- [Fragmento de página]:
A la innovación, en estos tiempos, se la asocia con el emprendedorismo. Copia y modelo del Silicon Valley californiano, se pretende que quienes hacen investigación tecnocientífica “monten” su propia empresa (spin off) en la que se fabriquen tecnologías y objetos dotados de contenido tecnológico, prioritariamente. Innovacionismo y emprendedorismo, son la misma cara de una moneda en la que en la otra cara aparece el productivismo. Así como no hay que tomar o descartar como un todo a la innovación, no hay que tomar o rechazar como caja cerrada a los emprendimientos empresario-académicos (spin off). Es más, hay que explorar dentro de la articulación público – privado las lógicas que contienen este tipo de experiencias, en especial para diversificaciones de matrices productivas con impacto en economías regionales.
El que emprende suele ser el Estado
No debemos desentendernos tampoco de que existe una idea subrepticia sobre la “genialidad” de este emprendedorismo. Con claridad la investigadora ítalo-estadounidense Mariana Mazzucato, en El Estado Emprendedor, se pregunta “¿El Estado desarrolla innovaciones «de manera alocada»?” y contesta que sí, dado que “la mayoría de las innovaciones radicales y revolucionarias que han alimentado la dinámica del capitalismo –desde el ferrocarril hasta Internet y la nanotecnología y la farmacéutica modernas– parten de inversiones iniciales «emprendedoras» arriesgadas que se caracterizan por un uso intensivo de capital proporcionado por el Estado […] El Estado financió todas las tecnologías que hacen que el iPhone de Jobs sea tan «inteligente»”. Mazzucato indica que estas “inversiones radicales –que implican una incertidumbre extrema- no se produjeron gracias a los capitalistas de riesgo o los «inventores de garaje». Fue la mano invisible del Estado la que hizo posible estas innovaciones”. De una forma u otra, el Estado siempre ha sido el impulsor –en el último siglo y medio- de los grandes avances tecnológicos (pensemos en la computación, por ejemplo).

- [Consigna A]: Identifica y copia cada línea del listado siguiente que contenga la cadena "changes". Se distinguen mayúsculas y minúsculas.

- [Datos proporcionados]:
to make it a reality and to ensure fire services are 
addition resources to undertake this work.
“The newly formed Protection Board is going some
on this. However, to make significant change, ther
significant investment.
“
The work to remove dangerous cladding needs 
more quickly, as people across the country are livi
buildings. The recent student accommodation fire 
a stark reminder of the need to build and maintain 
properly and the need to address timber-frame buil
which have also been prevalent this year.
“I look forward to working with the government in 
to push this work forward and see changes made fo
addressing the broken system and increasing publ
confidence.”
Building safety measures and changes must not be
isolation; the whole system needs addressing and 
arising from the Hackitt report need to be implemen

- [Consigna B]: Continúa el fragmento sobre el Estado y la innovación a partir de su última oración.

- [Respuesta A]:
to push this work forward and see changes made fo
Building safety measures and changes must not be

- [Respuesta B]:
Volvamos al bebé de Faraday... Paso a la primera persona, para decir que no comencé este texto de manera inconexa entre Faraday – Maxwell, sobre aspectos aparentemente epistemológicos, para saltar temáticamente hasta el presente en un debate sobre política tecnocientífica. En lo que sigue intentaré una justificación.
Por cuestiones de formato, aquí sólo irá un bosquejo de resumen. Quienes quieran una lectura con mayores y mejores detalles, que a la vez sea para un público general, pueden recurrir al libro del investigador mexicano Eliezer Braun, Electromagnetismo: de la ciencia a la tecnología, entre tanta otra bibliografía.
La historia de la electricidad puede ser un buen ejemplo que la relación entre la investigación científica y los desarrollos técnicos/tecnológicos no es simple ni lineal. Es decir, un ejemplo entre producción – innovación (+desarrollo) – emprendedorismo. También podemos ver que esto no se dio según aceleracionismo tecnotemporal al que, por derecha o por izquierda, parece que asistimos en la actualidad. La variante de izquierda, a la que adhiere Juan Grabois, por ejemplo, postula la necesidad de acelerar al capitalismo más allá de sus límites autoimpuestos, dado que el único modo de salir de él es atravesándolo.
Los comienzos de la investigación en electricidad se dan por los tempranos 1700. El nombre de los británicos Stephen Gray (1696-1736) y Jean Desaguliers (1683-1744), del francés Franfois du Fay (1698-1739) y del estadounidense Benjamín Franklin (1706-1790) están asociados a estas germinales investigaciones. Pero no fue hasta los trabajos del ingeniero militar francés Charles Auguste Coulomb (1736-1806), y de los italianos Luigi Galvani (1737-1798) y Alejandro Volta (1745-1827) que sentaron las bases de lo que hoy conocemos como Ley de Fuerza de Coulomb y pilas galvánicas o celdas voltaicas (las que se han usado y usan hasta la actualidad). Humphry Davy (1778-1829) en Inglaterra comenzó a replicar los experimentos de los italianos, y con él comenzó a formarse Faraday. La importancia capital del trabajo de Faraday es que logró encontrar que la electricidad y el magnetismo están relacionados (allí comienza lo que hoy se denomina, en su forma unificada, electromagnetismo). Siguiendo el texto de Braun, podemos argumentar que Faraday disponía de las celdas voltaicas y galvanómetro (diseñado por el francés André-Marie Ampere (1775-1836)). Y pudo preguntarse por el magnetismo a través de las investigaciones de Ampere y del danés Hans Ørsted (1777-1851). Así, dio pasos firmes sobre otros pasos firmes dados con anterioridad.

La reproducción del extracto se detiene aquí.